Outdoor and Indoor Mosquito Traps
Mosquito Traps Features
The main thing to pay attention to when choosing a cheap mosquito trap is the attractant. Should you go with a chemical or carbon dioxide mosquito trap or one that relies on light and heat? We'll also look at outdoor vs.
Mosquito Trap Attractant.Traps attract mosquitoes using movement, light, moisture, heat, and/or scent, in the form of carbon dioxide, octenol, or lactic acid. Mosquitoes are then drawn into the machine by a fan and trapped. The trick lies in finding a trap that uses the right attractant for the size of your space and the breed of mosquito that's bothering you. Carbon dioxide mosquito traps attract mosquitoes from farthest away -- upward of 100 feet. Carbon dioxide is a preferred attractant in higher-priced traps. Octenol and lactic acid attract mosquitoes from as far as 50 feet away and are recommended by Mosquito Central for Asian tiger mosquitoes, also known as day mosquitoes. Movement and light work for distances up to 30 feet and heat reaches 10 feet. Some of the best mosquito traps employ all these methods to lure and trap all types of mosquitoes. They are best for covering large areas.
The Dynatrap DT1000 Insect Eliminator (starting at $96) is a carbon dioxide mosquito trap that also uses ultraviolet light and heat to attract mosquitoes. The Stinger Nosquito Indoor Insect Trap MA06 (starting at $28) uses just UV light and heat to attract the bugs and gives users the option of opening a trap door to free the mosquitoes outside. The Koolatron Mosquito Trap MK05 Champion (starting at $95) works a little differently. It uses thermal imaging and blue light, along with octenol, to attract the bugs. It's important to note that the octenol cartridges required for this trap last only 21 days and cost about $23 for a pack of two refills, an expense that should be figured into your purchasing decision. The Mega-Catch Alpha Mosquito Trap MCA-600 (starting at $69) is perhaps the best of both worlds. It uses heat and a pulsating LED light (for movement) but also gives users the option of inserting an octenol or lactic acid cartridge.
Propane vs. Electric Mosquito Traps.Mosquito traps come in two varieties: electric mosquito traps, which plug in with a cord, and propane mosquito traps, which are cordless. Propane mosquito traps need to be refilled often -- about every three weeks -- and that can add a lot to the overall cost. Fortunately for frugal shoppers, all the budget mosquito traps on our list are electric mosquito traps.

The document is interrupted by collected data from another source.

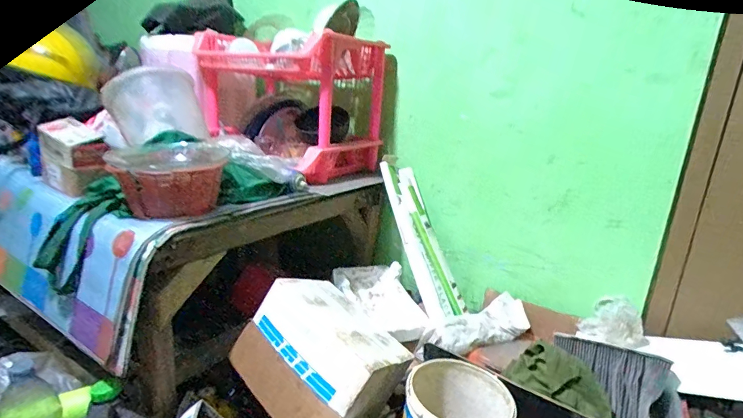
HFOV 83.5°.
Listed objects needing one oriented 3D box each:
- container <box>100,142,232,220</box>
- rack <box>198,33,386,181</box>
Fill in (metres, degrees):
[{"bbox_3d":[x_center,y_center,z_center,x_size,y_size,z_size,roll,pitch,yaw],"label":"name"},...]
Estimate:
[{"bbox_3d":[-0.376,-0.050,0.790,0.195,0.118,0.191,-1,16,-15],"label":"container"},{"bbox_3d":[-0.225,-0.289,1.171,0.435,0.339,0.333,12,18,30],"label":"rack"}]

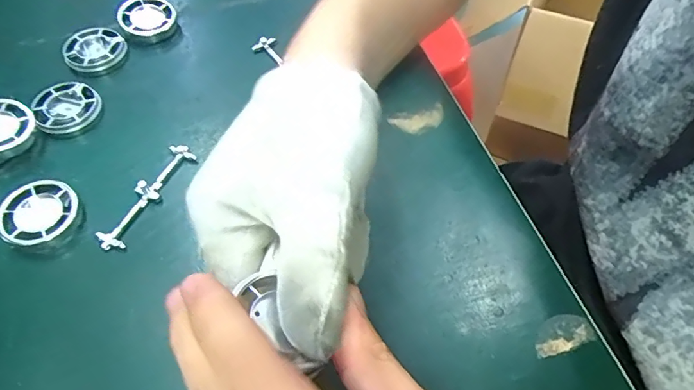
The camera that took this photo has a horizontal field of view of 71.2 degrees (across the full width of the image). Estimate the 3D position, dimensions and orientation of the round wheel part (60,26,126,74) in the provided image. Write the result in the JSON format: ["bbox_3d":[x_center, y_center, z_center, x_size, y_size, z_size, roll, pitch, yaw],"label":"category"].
[{"bbox_3d":[-0.171,-0.098,0.331,0.036,0.013,0.039,1,57,-1],"label":"round wheel part"}]

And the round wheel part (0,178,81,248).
[{"bbox_3d":[-0.163,0.011,0.257,0.035,0.013,0.039,36,63,20],"label":"round wheel part"}]

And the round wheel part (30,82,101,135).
[{"bbox_3d":[-0.173,-0.054,0.300,0.037,0.010,0.037,1,57,-1],"label":"round wheel part"}]

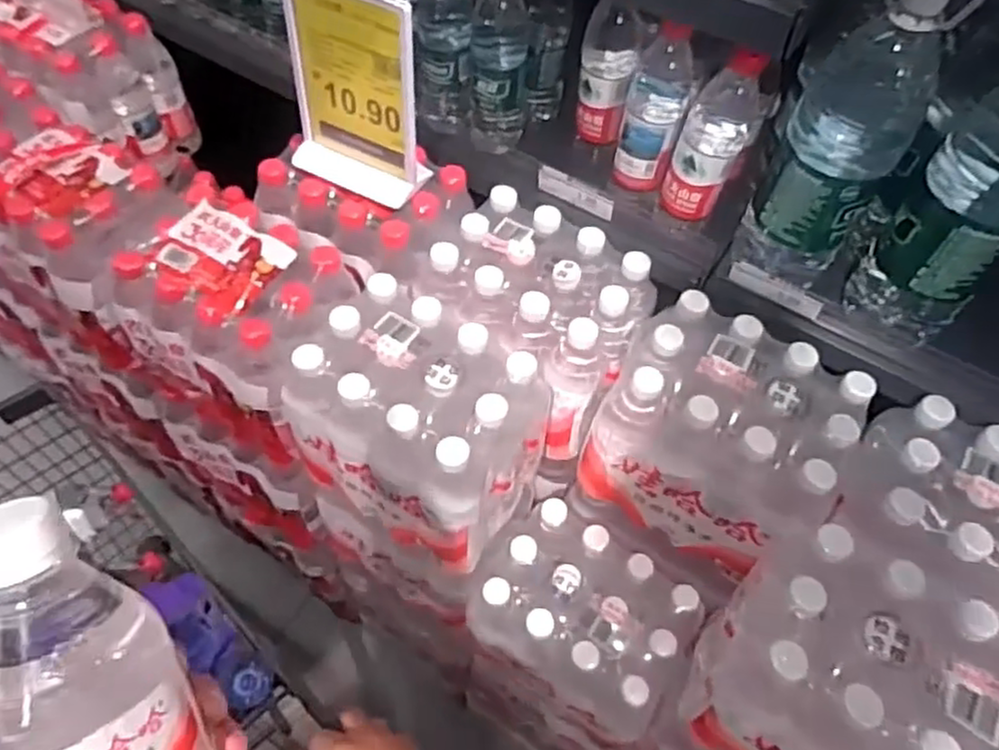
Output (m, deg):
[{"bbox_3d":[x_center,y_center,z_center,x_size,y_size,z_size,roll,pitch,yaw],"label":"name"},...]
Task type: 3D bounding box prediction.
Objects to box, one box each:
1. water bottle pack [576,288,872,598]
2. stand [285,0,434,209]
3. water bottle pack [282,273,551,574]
[{"bbox_3d":[0.243,0.084,0.828,0.262,0.261,0.196,37,64,20],"label":"water bottle pack"},{"bbox_3d":[-0.167,-0.314,0.793,0.163,0.226,0.075,27,61,15],"label":"stand"},{"bbox_3d":[-0.090,0.048,0.808,0.257,0.205,0.197,31,62,17],"label":"water bottle pack"}]

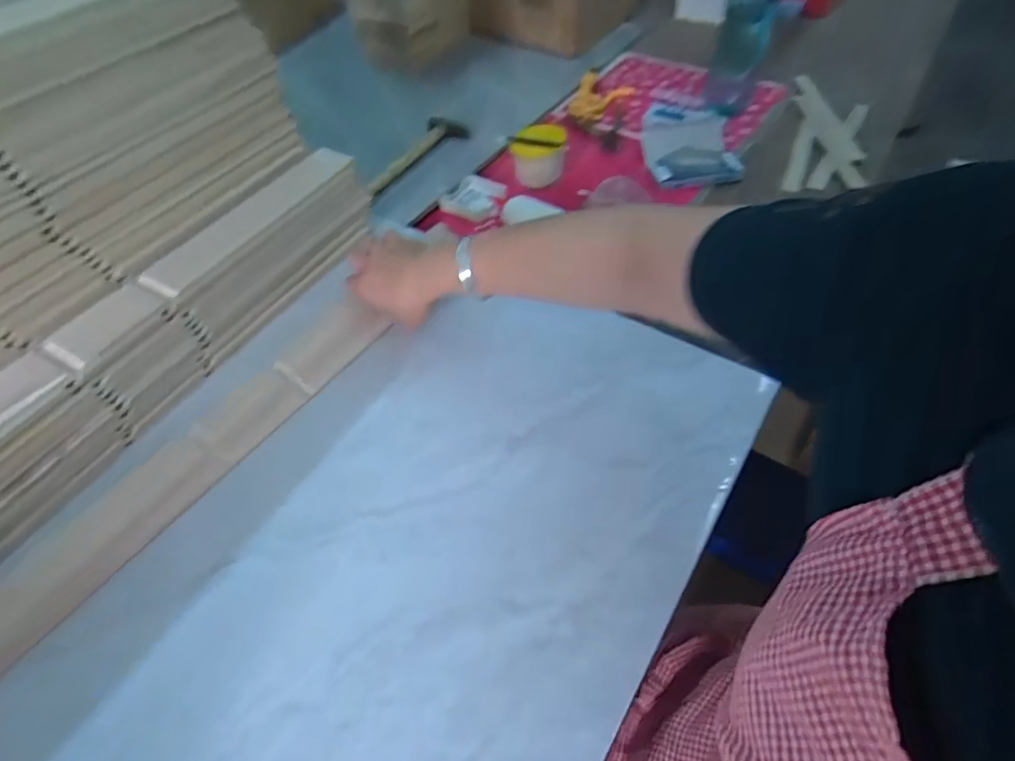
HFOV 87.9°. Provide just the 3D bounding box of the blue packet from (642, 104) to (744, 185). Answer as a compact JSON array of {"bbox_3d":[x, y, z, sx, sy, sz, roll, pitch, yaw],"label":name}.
[{"bbox_3d":[0.285,-0.380,0.838,0.138,0.028,0.247,5,52,6],"label":"blue packet"}]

While they do use lights, the bulbs don't cost much and don't need to be replaced very often.
Outdoor vs. Indoor Mosquito Traps.Manufacturers make mosquito traps for both indoor and outdoor use. The major difference between outdoor and indoor mosquito traps is the attractant. Outdoor mosquito traps use carbon dioxide, lactic acid, or octenol, while most indoor mosquito traps rely on movement, heat, and light rather than scent (although some use carbon dioxide). Chemical-based traps aren't usually used inside because of the smell. For the same reason, a scent-free trap may be best for outdoor spaces smaller than 30 feet; heat and light alone should do the trick. The other thing to keep in mind is that scented lures can attract mosquitoes from as far away as 100 feet or more. Using a trap with a large range in a small yard might backfire by actually drawing mosquitoes into your yard.
The Stinger Nosquito MA06 trap is strictly an indoor mosquito trap, while the Koolatron Mosquito Trap MK05 Champion is an outdoor trap. Both the Dynatrap DT1000 Insect Eliminator and the Mega-Catch Alpha Mosquito Trap MCA-600 can be used either indoors or out, although the Dynatrap is recommended for outside use.